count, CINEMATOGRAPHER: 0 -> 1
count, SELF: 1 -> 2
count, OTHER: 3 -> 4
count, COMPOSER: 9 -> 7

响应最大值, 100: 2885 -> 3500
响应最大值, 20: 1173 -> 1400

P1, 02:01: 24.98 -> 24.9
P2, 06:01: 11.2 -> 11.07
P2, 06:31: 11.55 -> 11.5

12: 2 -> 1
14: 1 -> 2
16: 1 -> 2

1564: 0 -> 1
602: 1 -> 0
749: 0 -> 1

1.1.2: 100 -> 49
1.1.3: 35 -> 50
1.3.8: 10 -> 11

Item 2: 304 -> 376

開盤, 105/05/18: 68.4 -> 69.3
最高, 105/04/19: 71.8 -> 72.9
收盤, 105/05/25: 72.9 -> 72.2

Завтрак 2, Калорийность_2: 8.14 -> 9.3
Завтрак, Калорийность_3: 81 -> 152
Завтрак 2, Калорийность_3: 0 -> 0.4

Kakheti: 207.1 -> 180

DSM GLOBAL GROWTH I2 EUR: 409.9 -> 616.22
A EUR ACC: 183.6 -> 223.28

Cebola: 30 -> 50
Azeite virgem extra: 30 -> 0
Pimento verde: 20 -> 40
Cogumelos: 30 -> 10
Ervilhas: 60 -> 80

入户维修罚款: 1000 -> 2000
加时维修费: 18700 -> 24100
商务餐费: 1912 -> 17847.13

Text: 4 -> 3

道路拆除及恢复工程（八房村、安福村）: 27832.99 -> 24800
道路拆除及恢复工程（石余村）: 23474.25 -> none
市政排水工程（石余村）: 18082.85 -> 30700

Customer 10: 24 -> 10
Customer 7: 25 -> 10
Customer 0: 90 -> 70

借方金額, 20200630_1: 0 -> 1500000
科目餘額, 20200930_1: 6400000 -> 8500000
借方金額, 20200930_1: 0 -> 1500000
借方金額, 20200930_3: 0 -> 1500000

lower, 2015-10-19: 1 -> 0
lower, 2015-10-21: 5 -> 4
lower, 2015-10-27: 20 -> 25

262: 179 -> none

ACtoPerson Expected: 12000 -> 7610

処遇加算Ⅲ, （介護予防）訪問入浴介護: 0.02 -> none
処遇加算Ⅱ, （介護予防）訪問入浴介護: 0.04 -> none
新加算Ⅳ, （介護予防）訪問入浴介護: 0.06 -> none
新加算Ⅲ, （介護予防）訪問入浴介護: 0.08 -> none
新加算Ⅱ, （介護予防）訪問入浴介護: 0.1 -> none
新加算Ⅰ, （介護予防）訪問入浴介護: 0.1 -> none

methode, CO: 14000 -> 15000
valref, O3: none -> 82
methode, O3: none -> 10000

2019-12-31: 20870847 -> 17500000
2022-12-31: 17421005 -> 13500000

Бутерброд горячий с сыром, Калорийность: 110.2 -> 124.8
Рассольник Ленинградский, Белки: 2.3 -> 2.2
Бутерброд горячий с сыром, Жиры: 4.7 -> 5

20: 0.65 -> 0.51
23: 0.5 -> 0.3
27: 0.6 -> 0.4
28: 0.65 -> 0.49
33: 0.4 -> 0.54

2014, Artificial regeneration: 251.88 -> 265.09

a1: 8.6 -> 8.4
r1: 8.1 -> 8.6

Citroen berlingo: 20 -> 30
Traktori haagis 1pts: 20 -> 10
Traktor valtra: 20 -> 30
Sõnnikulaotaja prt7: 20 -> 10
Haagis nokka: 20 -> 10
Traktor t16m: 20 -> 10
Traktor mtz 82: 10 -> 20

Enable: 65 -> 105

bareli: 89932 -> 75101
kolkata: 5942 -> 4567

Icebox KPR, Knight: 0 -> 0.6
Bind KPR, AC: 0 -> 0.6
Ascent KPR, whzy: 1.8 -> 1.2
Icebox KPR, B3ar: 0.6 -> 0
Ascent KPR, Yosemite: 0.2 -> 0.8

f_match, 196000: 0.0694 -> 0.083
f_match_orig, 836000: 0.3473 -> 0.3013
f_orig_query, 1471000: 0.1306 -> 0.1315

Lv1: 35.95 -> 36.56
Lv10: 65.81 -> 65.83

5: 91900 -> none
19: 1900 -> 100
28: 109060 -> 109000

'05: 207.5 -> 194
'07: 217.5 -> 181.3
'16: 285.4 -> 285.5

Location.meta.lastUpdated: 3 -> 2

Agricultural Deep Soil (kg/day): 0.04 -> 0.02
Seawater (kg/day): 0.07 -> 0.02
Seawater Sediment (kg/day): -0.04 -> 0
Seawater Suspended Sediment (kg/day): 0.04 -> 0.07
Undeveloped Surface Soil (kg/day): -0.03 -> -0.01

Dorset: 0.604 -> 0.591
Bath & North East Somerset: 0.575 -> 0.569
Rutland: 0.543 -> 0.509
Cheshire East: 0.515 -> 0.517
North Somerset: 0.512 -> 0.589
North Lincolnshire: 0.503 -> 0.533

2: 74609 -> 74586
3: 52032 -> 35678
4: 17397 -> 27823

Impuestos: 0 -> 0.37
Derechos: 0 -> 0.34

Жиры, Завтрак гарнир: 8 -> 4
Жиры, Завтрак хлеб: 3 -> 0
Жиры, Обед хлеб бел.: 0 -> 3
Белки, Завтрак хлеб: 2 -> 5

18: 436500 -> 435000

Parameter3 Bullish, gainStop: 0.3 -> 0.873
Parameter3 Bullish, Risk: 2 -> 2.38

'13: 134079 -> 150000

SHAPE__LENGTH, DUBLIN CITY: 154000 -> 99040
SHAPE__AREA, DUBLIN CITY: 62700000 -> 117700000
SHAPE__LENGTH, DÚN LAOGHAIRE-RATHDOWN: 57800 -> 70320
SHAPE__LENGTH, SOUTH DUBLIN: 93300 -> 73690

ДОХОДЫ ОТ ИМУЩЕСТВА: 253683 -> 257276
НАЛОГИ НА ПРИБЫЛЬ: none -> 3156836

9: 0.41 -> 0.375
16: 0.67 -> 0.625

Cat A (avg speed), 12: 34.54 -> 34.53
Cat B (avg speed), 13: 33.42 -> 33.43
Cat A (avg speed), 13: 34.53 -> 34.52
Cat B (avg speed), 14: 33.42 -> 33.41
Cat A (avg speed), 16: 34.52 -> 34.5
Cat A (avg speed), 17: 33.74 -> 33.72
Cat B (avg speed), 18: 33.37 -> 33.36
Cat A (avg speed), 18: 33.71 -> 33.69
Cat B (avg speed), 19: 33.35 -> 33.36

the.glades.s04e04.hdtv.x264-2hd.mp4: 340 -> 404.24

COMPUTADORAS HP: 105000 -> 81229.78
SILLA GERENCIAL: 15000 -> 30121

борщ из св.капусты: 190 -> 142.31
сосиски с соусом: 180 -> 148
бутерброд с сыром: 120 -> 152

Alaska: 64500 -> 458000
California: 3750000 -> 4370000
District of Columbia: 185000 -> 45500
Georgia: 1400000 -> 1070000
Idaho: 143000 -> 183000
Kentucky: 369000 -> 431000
:::::
Of the entries above, transcribe exactly those lines that fall between the line containing "商务餐费: 1912 -> 17847.13" and the line containing "lower, 2015-10-19: 1 -> 0", together with those two lines.

#### SOLUTION TO THIS TASK:
商务餐费: 1912 -> 17847.13

Text: 4 -> 3

道路拆除及恢复工程（八房村、安福村）: 27832.99 -> 24800
道路拆除及恢复工程（石余村）: 23474.25 -> none
市政排水工程（石余村）: 18082.85 -> 30700

Customer 10: 24 -> 10
Customer 7: 25 -> 10
Customer 0: 90 -> 70

借方金額, 20200630_1: 0 -> 1500000
科目餘額, 20200930_1: 6400000 -> 8500000
借方金額, 20200930_1: 0 -> 1500000
借方金額, 20200930_3: 0 -> 1500000

lower, 2015-10-19: 1 -> 0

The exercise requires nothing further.